O aspecto primordial da divindade é o Ungrund, um eterno nada, que não é a ausência de realidade, mas a ausência de determinação. Não é nem um ser, nem o próprio ser. (Deus é a causa sui de sua essência, mas não de seu aspecto primordial.) O Imbatível não é intrinsecamente o fundamento do ser, portanto, é estritamente incognoscível. Nem mesmo Deus conhece o Ungrund, pois seu autoconhecimento vem apenas em um estágio posterior de seu desenvolvimento. Obviamente, então, o próprio Boehme também não “conhece” o Ungrund! Toda a sua conversa sobre ele é simplesmente uma tentativa de delimitar conceitualmente a afirmação básica de que há uma irredutível não-racionalidade anterior ao ser. Se o ser é verdadeiramente não-racional, então não pode possuir nenhuma razão para si mesmo, seja como uma causa anterior de sua realidade, seja como um propósito posterior para o qual existe. O Ungrund é a liberdade absoluta, a vontade irrestrita. Liberdade e vontade absolutas são os termos metafísicos para o poder auto-originado. No entanto, o Ungrund também contém, em sua totalidade indiferenciada, as possibilidades de todas as coisas que serão. No entanto, como Ungrund, mantém essas potencialidades não desenvolvidas e permanece “em si mesmo”. Ele não contém nenhuma multiplicidade real, nenhuma autorrealização ou autoconsciência.

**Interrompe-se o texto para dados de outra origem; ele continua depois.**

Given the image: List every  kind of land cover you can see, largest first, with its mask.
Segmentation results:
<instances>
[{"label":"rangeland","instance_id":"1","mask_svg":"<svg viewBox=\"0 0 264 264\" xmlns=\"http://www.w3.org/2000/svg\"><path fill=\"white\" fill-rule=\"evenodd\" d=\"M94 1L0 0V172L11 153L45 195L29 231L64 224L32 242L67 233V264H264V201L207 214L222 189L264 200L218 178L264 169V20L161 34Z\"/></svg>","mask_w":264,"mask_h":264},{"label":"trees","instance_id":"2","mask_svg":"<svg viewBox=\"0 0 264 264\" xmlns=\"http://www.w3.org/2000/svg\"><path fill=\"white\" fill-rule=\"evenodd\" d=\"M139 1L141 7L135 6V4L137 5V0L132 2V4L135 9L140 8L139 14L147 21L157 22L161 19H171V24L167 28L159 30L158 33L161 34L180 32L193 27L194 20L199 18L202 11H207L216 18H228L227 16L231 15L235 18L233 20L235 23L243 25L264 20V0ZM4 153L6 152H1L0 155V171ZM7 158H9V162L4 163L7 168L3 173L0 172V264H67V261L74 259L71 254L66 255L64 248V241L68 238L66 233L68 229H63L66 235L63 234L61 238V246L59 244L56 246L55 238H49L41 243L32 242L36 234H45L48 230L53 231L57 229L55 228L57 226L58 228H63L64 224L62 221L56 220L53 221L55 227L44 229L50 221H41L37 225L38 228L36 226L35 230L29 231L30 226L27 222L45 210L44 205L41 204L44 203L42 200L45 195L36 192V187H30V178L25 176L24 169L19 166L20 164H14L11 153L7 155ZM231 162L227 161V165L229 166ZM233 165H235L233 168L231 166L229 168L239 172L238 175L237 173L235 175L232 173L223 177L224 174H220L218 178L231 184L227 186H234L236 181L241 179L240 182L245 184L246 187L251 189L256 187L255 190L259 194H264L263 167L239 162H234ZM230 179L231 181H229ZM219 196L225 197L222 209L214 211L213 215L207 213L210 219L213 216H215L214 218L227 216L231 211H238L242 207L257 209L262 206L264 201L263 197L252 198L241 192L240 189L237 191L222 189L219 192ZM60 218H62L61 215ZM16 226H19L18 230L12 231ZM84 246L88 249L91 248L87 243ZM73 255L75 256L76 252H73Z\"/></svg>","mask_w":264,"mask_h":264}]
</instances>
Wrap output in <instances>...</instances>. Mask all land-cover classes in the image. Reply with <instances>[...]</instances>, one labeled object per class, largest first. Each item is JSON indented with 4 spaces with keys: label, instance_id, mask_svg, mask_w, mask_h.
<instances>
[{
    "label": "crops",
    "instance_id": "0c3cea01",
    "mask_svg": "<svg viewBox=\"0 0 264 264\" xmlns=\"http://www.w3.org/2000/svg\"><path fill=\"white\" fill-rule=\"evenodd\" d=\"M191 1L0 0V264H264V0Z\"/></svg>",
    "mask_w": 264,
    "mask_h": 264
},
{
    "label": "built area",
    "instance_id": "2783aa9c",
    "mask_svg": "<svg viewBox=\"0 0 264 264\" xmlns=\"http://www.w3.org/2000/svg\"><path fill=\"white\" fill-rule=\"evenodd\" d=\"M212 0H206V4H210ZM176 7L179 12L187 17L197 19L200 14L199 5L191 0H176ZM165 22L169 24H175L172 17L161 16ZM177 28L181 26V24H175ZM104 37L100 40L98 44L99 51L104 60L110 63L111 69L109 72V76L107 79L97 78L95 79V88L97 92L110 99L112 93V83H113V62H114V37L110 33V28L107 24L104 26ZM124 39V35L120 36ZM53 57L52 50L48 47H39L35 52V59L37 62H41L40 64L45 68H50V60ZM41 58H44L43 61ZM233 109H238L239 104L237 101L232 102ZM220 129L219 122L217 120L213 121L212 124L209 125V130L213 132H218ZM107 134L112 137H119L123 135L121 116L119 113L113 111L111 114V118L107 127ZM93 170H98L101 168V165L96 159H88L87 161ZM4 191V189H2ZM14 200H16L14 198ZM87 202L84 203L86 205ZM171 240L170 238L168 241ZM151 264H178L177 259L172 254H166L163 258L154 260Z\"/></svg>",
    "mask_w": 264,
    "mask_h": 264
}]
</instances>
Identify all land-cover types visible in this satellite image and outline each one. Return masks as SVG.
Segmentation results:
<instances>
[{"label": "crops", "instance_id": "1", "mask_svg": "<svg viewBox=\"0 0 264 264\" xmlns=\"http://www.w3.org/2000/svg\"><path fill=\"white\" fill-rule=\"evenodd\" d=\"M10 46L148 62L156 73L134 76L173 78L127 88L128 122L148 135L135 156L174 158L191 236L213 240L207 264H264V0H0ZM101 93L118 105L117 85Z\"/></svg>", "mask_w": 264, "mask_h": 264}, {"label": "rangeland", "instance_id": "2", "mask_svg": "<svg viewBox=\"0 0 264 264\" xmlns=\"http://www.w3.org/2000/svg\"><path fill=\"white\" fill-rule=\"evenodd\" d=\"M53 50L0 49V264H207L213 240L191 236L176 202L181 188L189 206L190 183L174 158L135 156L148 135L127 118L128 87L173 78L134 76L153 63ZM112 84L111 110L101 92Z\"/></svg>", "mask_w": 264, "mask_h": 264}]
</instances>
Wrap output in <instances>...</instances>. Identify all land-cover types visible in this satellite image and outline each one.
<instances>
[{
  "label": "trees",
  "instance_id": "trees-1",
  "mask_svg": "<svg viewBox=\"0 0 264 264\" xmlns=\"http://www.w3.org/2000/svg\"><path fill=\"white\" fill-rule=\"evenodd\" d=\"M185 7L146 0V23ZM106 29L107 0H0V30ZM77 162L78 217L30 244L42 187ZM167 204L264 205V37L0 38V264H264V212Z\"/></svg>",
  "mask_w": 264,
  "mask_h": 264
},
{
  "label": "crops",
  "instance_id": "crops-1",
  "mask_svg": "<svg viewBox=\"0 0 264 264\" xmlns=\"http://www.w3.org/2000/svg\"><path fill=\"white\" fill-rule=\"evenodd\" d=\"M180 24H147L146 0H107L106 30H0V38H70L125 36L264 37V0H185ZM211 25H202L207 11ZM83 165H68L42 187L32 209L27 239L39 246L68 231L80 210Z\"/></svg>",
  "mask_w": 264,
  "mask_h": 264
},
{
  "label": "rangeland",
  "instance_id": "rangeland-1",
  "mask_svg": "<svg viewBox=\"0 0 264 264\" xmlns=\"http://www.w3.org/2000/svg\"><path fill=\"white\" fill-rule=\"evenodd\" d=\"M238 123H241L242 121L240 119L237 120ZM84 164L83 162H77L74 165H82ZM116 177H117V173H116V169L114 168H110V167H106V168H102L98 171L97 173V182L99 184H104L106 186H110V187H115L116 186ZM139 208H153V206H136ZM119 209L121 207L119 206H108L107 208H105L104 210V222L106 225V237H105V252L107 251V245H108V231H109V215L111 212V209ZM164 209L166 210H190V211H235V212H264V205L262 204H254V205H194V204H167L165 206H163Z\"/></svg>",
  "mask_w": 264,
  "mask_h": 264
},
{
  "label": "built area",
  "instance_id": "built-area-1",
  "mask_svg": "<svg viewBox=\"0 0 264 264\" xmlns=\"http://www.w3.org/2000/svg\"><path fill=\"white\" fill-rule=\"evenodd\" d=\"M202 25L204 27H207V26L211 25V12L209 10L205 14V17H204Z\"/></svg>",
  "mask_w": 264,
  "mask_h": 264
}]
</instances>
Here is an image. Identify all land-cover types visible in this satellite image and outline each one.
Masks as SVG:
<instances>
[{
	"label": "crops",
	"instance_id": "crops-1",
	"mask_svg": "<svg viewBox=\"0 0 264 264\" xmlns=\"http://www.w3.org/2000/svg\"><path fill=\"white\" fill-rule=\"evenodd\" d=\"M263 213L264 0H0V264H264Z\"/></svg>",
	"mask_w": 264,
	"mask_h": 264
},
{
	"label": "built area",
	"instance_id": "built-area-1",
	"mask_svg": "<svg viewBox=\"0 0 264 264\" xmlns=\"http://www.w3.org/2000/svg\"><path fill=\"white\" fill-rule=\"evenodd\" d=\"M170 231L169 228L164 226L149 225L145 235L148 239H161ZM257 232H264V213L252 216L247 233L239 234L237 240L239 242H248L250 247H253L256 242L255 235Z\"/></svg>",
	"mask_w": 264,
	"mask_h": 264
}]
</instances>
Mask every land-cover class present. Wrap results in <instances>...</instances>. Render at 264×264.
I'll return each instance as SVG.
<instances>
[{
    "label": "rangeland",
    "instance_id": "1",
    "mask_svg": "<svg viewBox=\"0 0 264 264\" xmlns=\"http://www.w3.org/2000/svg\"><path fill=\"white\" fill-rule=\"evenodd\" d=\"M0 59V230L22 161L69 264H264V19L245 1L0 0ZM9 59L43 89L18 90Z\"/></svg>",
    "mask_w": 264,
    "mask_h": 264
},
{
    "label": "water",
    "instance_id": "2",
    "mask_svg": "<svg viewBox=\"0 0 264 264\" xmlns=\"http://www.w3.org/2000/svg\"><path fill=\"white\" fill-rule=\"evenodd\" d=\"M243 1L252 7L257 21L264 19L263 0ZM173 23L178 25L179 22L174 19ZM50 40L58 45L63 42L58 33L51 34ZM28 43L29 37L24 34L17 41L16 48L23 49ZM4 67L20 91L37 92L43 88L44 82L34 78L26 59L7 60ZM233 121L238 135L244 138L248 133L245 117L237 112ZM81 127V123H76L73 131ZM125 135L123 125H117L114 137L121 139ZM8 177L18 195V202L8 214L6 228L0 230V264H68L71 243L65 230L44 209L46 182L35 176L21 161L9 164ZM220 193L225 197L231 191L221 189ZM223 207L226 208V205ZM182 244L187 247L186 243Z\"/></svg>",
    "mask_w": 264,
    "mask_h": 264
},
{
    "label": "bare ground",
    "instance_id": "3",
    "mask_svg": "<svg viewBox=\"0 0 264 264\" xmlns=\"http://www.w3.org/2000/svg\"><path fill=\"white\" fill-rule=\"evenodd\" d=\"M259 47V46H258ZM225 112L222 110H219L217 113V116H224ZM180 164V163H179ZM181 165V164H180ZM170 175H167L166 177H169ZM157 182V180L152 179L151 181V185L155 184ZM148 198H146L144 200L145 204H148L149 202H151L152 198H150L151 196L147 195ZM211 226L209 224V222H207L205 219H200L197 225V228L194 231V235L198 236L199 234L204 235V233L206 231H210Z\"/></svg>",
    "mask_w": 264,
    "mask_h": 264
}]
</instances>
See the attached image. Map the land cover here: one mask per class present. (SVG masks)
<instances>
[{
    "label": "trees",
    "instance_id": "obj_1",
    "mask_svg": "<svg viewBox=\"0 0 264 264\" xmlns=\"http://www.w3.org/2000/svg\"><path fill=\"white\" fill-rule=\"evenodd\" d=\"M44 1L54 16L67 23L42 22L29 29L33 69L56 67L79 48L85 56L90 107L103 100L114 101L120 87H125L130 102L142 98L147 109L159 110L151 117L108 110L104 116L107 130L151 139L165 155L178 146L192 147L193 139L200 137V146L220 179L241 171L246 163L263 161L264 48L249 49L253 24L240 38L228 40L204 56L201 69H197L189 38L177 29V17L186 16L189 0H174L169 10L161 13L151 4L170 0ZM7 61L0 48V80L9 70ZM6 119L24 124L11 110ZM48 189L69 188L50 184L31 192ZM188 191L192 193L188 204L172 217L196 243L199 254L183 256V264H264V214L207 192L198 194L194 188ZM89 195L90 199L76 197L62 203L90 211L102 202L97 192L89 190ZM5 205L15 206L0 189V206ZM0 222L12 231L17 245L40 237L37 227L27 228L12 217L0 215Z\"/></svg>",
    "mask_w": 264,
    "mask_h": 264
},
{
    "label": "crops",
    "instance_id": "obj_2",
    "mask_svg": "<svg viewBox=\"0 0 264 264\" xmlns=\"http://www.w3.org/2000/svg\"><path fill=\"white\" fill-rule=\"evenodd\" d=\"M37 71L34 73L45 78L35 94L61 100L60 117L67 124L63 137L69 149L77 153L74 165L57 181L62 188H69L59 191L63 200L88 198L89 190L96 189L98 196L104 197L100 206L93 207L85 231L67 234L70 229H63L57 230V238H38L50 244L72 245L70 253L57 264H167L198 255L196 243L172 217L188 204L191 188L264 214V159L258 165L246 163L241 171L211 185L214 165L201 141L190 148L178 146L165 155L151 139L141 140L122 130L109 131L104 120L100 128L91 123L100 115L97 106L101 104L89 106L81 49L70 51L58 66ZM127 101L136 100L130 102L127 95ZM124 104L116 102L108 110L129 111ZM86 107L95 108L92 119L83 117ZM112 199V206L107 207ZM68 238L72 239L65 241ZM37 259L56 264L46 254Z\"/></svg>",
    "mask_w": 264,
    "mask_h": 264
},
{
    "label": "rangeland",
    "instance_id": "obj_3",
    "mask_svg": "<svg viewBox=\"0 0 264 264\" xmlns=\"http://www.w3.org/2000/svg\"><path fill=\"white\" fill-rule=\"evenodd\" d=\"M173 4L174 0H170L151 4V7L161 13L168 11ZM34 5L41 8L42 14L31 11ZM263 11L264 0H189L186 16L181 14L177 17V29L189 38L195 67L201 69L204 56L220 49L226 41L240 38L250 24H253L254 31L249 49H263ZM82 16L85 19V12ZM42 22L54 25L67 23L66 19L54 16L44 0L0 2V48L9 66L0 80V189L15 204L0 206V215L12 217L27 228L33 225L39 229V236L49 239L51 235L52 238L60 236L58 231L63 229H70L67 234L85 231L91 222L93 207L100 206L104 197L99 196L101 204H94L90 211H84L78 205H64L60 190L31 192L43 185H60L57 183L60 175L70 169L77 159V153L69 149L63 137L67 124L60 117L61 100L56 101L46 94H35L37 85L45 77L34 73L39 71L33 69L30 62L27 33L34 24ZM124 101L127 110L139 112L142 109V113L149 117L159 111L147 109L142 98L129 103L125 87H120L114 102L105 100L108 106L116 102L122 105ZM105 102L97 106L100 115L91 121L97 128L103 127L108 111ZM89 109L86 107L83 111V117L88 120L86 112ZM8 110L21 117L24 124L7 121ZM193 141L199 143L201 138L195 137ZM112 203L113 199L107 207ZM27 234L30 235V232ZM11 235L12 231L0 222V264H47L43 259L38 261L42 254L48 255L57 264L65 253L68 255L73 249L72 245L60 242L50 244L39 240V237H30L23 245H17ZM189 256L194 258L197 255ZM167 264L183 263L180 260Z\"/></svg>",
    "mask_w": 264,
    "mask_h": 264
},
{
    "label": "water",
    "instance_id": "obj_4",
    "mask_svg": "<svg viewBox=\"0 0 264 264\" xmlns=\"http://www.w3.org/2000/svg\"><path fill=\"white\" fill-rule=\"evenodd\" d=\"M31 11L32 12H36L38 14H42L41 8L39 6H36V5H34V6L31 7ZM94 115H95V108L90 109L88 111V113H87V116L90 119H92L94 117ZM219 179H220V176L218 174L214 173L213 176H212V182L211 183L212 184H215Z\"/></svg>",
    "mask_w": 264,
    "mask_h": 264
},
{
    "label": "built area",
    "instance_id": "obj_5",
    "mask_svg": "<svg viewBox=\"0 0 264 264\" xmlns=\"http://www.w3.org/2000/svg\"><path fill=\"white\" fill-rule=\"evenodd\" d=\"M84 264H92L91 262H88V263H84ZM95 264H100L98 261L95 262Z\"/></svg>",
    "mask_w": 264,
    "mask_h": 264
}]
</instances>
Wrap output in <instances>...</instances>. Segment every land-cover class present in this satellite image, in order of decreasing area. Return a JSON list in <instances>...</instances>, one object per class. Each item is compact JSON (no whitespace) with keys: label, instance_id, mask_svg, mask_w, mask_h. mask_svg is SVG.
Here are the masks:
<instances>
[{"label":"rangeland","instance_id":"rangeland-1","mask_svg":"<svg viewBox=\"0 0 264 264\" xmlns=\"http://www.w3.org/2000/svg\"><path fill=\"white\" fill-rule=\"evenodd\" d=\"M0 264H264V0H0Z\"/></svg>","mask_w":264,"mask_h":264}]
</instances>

Há no Ungrund uma tendência eterna à consciência que é equiprimordial ao próprio Ungrund. Essa tendência é simplesmente o exemplo mais elevado do princípio de que toda a realidade se esforça para se auto-revelar. Boehme diz: “. . . o nada é um anseio por algo . . . que faz algo a partir do nada, e isso somente em si mesmo, embora esse anseio também seja um nada, ou seja, meramente uma vontade.” Esse esforço introduz uma dualidade de vontade e desejo no princípio primordial indiferenciado. Vontade é a aspiração de revelar-se; desejo é o anseio por um objeto de autorrevelação. Dessa primeira polaridade derivam os dois centros em Deus.
A descrição figurativa de Boehme dessa distinção inicial diz que o Ungrund desenvolve dentro de si dois aspectos, um olho (sujeito) e um espelho (aquele em que algo é visto como um objeto). O olho reflete a si mesmo em seu próprio espelho. Entre o olho e o espelho surge a luz, um terceiro princípio como meio de inter-relação entre eles. Essa tríade fornece o modelo para a realização da autoconsciência: um princípio de consciência, um meio para a auto-objetificação e um vínculo entre os polos subjetivo e objetivo do eu.
Mas o simples fato de postular uma distinção dupla ou tripla no Ungrund não nos leva a ter autoconsciência e auto-objetificação de fato. Um objeto real pode surgir apenas em um estágio posterior, quando o desejo se converte em um oposto à vontade, uma alteridade opaca sobre a qual a vontade pode trabalhar para moldar uma imagem essencial de si mesma. Primeiro, devemos nos concentrar nas distinções que aparecem dentro da própria vontade e que prenunciam o processo de autorrealização que ainda está por vir.